Self-Defense Forces policy

[edit]

Although Koizumi did not initially campaign on the issue of defense reform,[8] he approved the expansion of the Japan Self-Defense Forces (JSDF) and in October 2001 they were given greater scope to operate outside of the country. Some of these troops were dispatched to Iraq. Koizumi's government also introduced a bill to upgrade the Defense Agency to ministry status; finally, the Defense Agency became the Japanese Ministry of Defense on 9 January 2007.[15]

Visits to Yasukuni Shrine

[edit]

Koizumi has often been noted for his controversial visits to the Yasukuni Shrine, starting on 13 August 2001. He visited the shrine six times as prime minister. Because the shrine honors Japan's war dead, which also include many convicted Japanese war criminals and 14 executed Class A war criminals, these visits drew strong condemnation and protests from both Japan's neighbours, mainly China and South Korea, and many Japanese citizens. China and South Korea's people hold bitter memories of Japanese invasion and occupation during the first half of the 20th century. China and South Korea refused to have their representatives meet Koizumi in Japan and their countries. There were no mutual visits between Chinese and Japanese leaders from October 2001, and between South Korean and Japanese leaders from June 2005. The standstill ended when the next prime minister Abe visited China and South Korea in October 2006.

In China, the visits led to massive anti-Japanese riots. The president, ruling and opposition parties, and much of the media of South Korea openly condemned Koizumi's pilgrimages.[16] Many Koreans applauded the president's speeches criticizing Japan, despite the South Korean President's low popularity. When asked about the reaction, Koizumi said the speeches were "for the domestic (audience)".

Koizumi with Kofi Annan, George W. Bush and Vladimir Putin, 20 July 2001

Although Koizumi signed the shrine's visitor book as "Junichiro Koizumi, the Prime Minister of Japan", he claimed that his visits were as a private citizen and not an endorsement of any political stance.[17] China and Korea considered this excuse insufficient. Several journals and news reports in Japan, such as one published by Kyodo News Agency on 15 August 2006, questioned Koizumi's statement of private purpose, as he recorded his position on the shrine's guestbook as prime minister. He visited the shrine annually in fulfillment of a campaign pledge. Koizumi's last visit as prime minister was on 15 August 2006, fulfilling a campaign pledge to visit on the anniversary of Japan's surrender in World War II.[18]

Eleven months after his resignation as prime minister, Koizumi revisited the shrine on 15 August 2007, to mark the 62nd anniversary of Japan's surrender in World War II. His 2007 visit attracted less attention from the media than his prior visits while he was in office.[19][20]

Statements on World War II

[edit]

On 15 August 2005, the sixtieth anniversary of the end of World War II, Koizumi publicly stated that "I would like to express keen remorse and heartfelt apologies" and vowed Japan would never again take "the path to war".[21]

Popularity

[edit]
Koizumi meets children in Sea Island, Georgia, shortly before the 2004 G8 summit.

#### [LIST OF TASKS]
1. Rewrite the part of the Koizumi text starting at "Statements on World" and ending at "2004 G8 summit.", swapping "remorse" for "regret".
2. Copy the data items word for word, starting at the line containing "This is a 0.5 m/px aerial tile." and ending at the line containing "road 2 (track): [(376,511),(511,483)]". Leave out any pictures.

Data items
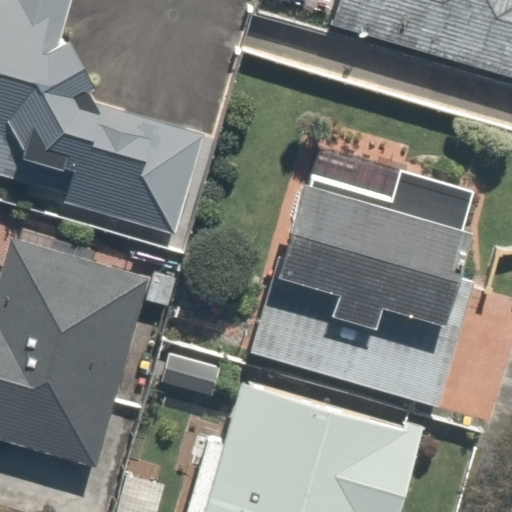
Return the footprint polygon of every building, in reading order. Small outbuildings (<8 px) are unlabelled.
[(0,0),(0,139),(60,157),(48,197),(157,229),(188,127),(24,79),(46,0),(0,0)] [(511,0),(325,0),(319,22),(511,72),(511,68),(511,0)] [(401,409),(486,431),(511,330),(511,295),(448,279),(474,180),(381,155),(374,184),(284,161),(237,342),(407,387),(401,409)] [(0,238),(0,437),(77,463),(141,275),(3,228),(0,238)] [(392,511),(417,423),(233,374),(215,441),(188,434),(166,511),(392,511)]
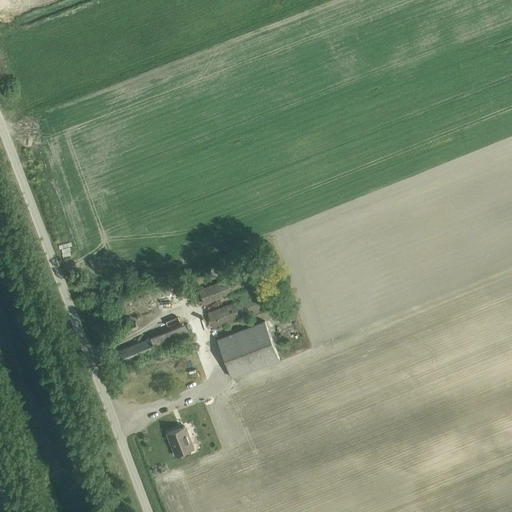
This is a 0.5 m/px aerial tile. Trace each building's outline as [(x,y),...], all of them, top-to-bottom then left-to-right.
[(199,289),(204,304),(263,281),(258,267),(199,289)] [(163,297),(160,288),(155,290),(158,298),(163,297)] [(208,312),(213,328),(273,305),(267,290),(208,312)] [(218,339),(232,377),(280,359),(265,321),(218,339)] [(122,327),(123,333),(138,328),(136,322),(122,327)] [(156,351),(150,337),(118,350),(123,364),(156,351)] [(176,455),(193,448),(185,426),(167,433),(176,455)]
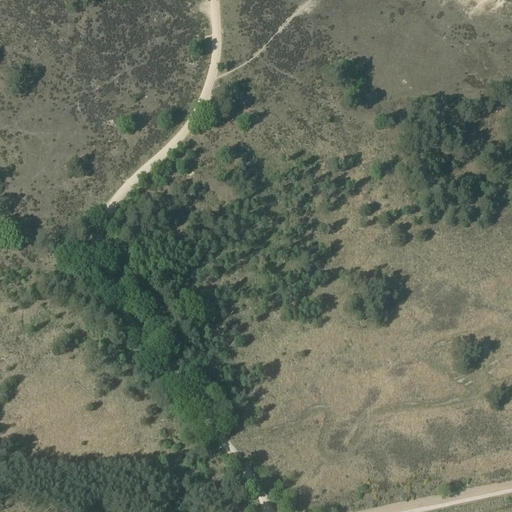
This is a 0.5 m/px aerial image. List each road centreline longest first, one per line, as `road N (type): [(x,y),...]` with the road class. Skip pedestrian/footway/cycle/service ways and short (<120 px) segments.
road 1 (unclassified): [(266,511),(227,445),(109,291),(95,258),(109,210),(204,98),(216,47),(214,0)]
road 2 (track): [(376,511),(511,483)]
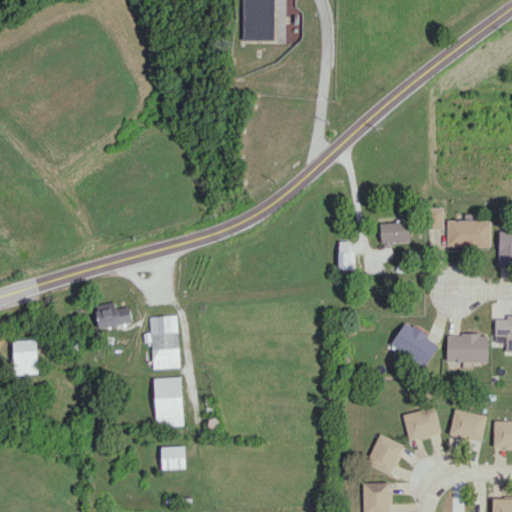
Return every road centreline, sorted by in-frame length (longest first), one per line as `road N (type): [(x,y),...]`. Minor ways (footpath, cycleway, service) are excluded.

#### [EXPECTED RESPONSES]
1.
Statements on World War II

[edit]

On 15 August 2005, the sixtieth anniversary of the end of World War II, Koizumi publicly stated that "I would like to express keen regret and heartfelt apologies" and vowed Japan would never again take "the path to war".[21]

Popularity

[edit]
Koizumi meets children in Sea Island, Georgia, shortly before the 2004 G8 summit.

2.
This is a 0.5 m/px aerial tile. Trace each building's outline as [(x,y),...], all of them, top-to-bottom then left-to-right.
[(199,289),(204,304),(263,281),(258,267),(199,289)] [(163,297),(160,288),(155,290),(158,298),(163,297)] [(208,312),(213,328),(273,305),(267,290),(208,312)] [(218,339),(232,377),(280,359),(265,321),(218,339)] [(122,327),(123,333),(138,328),(136,322),(122,327)] [(156,351),(150,337),(118,350),(123,364),(156,351)] [(176,455),(193,448),(185,426),(167,433),(176,455)]
This is a 0.5 m/px aerial image. List each road centreline longest first, one per line, as `road N (type): [(x,y),...]` with the road class. Skip pedestrian/footway/cycle/service ways and short (<120 px) segments.
road 1 (unclassified): [(266,511),(227,445),(109,291),(95,258),(109,210),(204,98),(216,47),(214,0)]
road 2 (track): [(376,511),(511,483)]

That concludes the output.